Understand that it’s okay to fail and to be wrong (really it’s okay!).The environment that surrounds us doesn’t interpret the information it has to offer. Good, bad, right, wrong are subjective ideas and occur strictly in our minds. In other words, we are the ones putting context behind our experiences with our own sets of beliefs. And it is possible to change how we live each and every experience. We just have to shift our perspective on what wrong really means for us. Does it mean shame, anger, and other limiting states of the mind, or intrigue, impartiality, motivation, opportunity to learn? In any case, we create our own reality!

Become the scientist of your own life. Human advancement rests on the principles of scientific investigation. When a science experiment is conducted, a lot of results will show up: positive results, negative results, all of which are data points. That is how scientists view failures – as just data points. If you adopt a similar approach, every failure and success become mere data points. When we become the scientists of our own lives, we free our minds of the emotional stigma associated with failures and being wrong, and instead we let eagerness, curiosity and opportunity guide us on the path of success.
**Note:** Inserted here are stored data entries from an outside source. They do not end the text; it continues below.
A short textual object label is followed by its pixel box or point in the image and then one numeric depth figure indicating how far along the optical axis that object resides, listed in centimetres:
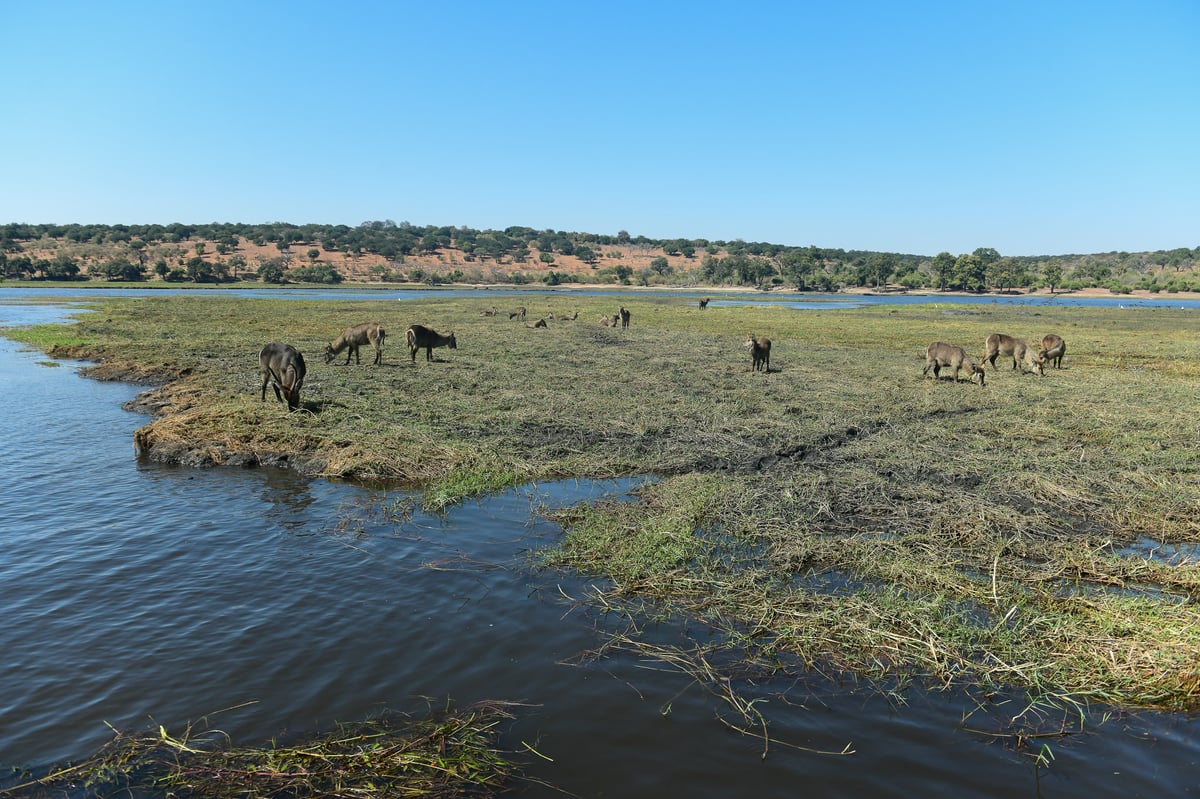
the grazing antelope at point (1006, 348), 2356
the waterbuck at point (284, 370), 1451
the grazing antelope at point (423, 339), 2336
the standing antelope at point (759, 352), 2172
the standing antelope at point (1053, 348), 2390
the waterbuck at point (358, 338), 2250
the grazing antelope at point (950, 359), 2041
Conclusion. We need moments of surprise, reversal, and “wrongness” to spice up our lives. Without those ingredients, success is tasteless! And only insofar as we learn to detach ourselves from fixed acquired beliefs that are limiting in their nature, can we then find genuine fulfillment in anything that we do, more so in everything that we are. This also enlightens us on the fact that failure and success go hand in hand – and they were never separate to begin with. Both are, and have always been, contingent upon one another. This truth, seen from an open mind, can prove to be quite liberating because it allows us to cultivate a sense of ease in the midst of uncertainty, “wrongness”, failure… and this is the single greatest moral, intellectual, and creative leap one can make.